With payment arrears to cane growers during the current crushing season that started last October at over Rs 4,800 crore already, cash-strapped sugar mills in Maharashtra have come up with a new formula to address the problem. They will, henceforth, pay about 20 per cent of dues in the form of sugar. This means that for every tonne of cane supplied, mills will give 17 kg of sugar as “payment”.
“The FRP (fair and remunerative price) of cane fixed by the Centre for mills in our region (Sangli and Kolhapur districts of south Maharashtra) is Rs 2,800 per tonne, whereas the maximum we can afford to pay at current sugar realisations is Rs 2,300. So, we are now planning to pay the balance Rs 500 as sugar from our mills. Since ex-mill prices of sugar are now at Rs 29-29.5 per kg, that will work out to roughly 17 kg for every tonne of cane,” said Hasan Mushrif, NCP MLA from Kolhapur’s Kagal assembly segment, whose family controls the Sar Senapati Santaji Ghorpade Sugar Factory Ltd.
Mushrif said that his mill, like many others, had no other option. The Sugar Commissioner of Maharashtra, Shekhar Gaikwad, had issued orders on January 29 for the attachment of properties of 39 mills across the state for non-payment of FRP to farmers.
This would be the first instance of Maharashtra’s mills taking recourse to such a scheme. “We will be issuing public notices, asking farmers to avail of this scheme. In the event of their not sending applications to field offices of the mills to claim payment in sugar, it will be understood that they will not have problems with not receiving the full FRP now. We will, of course, pay in cash as and when we have the liquidity to do so, by selling the sugar ourselves,” said Jayprakash Dandegaonkar, president, Maharashtra State Cooperative Sugar Factories’ Federation. He said the scheme will be first implemented in Sangli and Kolhapur before being extended to other mills in the state that are also struggling to pay farmers.
Mills in Maharashtra normally pay growers the FRP as the first installment within 14 days of taking delivery of cane. In most years, they also pay two more installments. One, after the end of crushing operations by around April. And then, close to Diwali before the start of the next season, depending on profits from sale of byproducts such as molasses/ alcohol and baggase/ co-generated power.
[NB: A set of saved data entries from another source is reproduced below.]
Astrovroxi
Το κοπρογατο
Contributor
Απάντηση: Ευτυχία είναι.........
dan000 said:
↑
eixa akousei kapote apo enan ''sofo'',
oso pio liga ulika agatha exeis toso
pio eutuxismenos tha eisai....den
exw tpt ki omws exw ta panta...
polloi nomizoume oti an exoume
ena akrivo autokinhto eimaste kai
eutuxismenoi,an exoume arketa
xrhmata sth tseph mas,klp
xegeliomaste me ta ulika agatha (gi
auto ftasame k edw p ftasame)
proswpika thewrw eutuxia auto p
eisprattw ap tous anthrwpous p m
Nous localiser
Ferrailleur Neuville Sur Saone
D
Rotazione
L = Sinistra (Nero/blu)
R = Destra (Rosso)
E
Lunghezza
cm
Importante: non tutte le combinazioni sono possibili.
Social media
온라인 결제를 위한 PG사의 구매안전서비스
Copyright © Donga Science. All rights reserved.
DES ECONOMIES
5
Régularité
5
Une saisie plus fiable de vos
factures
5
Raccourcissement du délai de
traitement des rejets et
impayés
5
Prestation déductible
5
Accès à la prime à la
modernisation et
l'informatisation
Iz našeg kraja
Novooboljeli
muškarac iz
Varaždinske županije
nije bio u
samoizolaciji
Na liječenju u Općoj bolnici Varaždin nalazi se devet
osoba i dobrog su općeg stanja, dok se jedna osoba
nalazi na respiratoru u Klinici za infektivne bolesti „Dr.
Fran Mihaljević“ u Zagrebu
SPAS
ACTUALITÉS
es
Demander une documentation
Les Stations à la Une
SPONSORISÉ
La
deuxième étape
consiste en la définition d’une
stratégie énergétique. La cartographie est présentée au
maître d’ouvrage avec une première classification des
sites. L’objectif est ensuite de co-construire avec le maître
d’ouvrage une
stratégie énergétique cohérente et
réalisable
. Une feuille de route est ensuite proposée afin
The ongoing 2018-19 season is the first in which many haven’t been able to pay even the FRP, which is a mandatory price. Of the 191 mills operational this season, only 11 have so far managed to pay the full FRP. The majority have paid 80 per cent of the FRP, while promising to discharge the balance 20 per cent after the end of the season. Now, they are offering to pay this 20 per cent, too — provided farmers are willing to take it is sugar.
Until January 31, Maharashtra mills had purchased cane worth Rs 13,306.56 crore at the average FRP of Rs 2,450 per tonne for the state. The total payment received by farmers, however, has been just Rs 8,464.47 crore, which translates into arrears of Rs 4,842.09 crore.
Farmers, however, are far from excited about the “sugar-for-cash” scheme. Bahubali Baburao Israna, from Kothali village in Kolhapur’s Shirol taluka, has already sold 120 tonnes of cane from five acres to three mills — two cooperatives, one private. “All of them have paid me only at the rate of Rs 2,300 per tonne, as against my FRP of Rs 2,800. If they will now pay me in sugar, where will I stock those two tonnes? My own family requirement is not more than 7 kg per month,” he said. Israna has another 80 tonnes or so of standing cane that will be harvested in a month.
Mahadev Pednekar, from Yamage village of Kagal, was dismissive of the idea. “I am entitled to receive sugar at a concessional rate from the Chhatrapati Shahu cooperative mill of which I am a grower-member. This sugar is more than enough for my family that includes two sons and their wives. I have supplied 200 tonnes of cane so far this season and received Rs 2,300/tonne. If they are going to pay me in sugar for the balance Rs 500/tonne, it will come to around 3.5 tonnes. Whom will I give this sugar to?” he asked.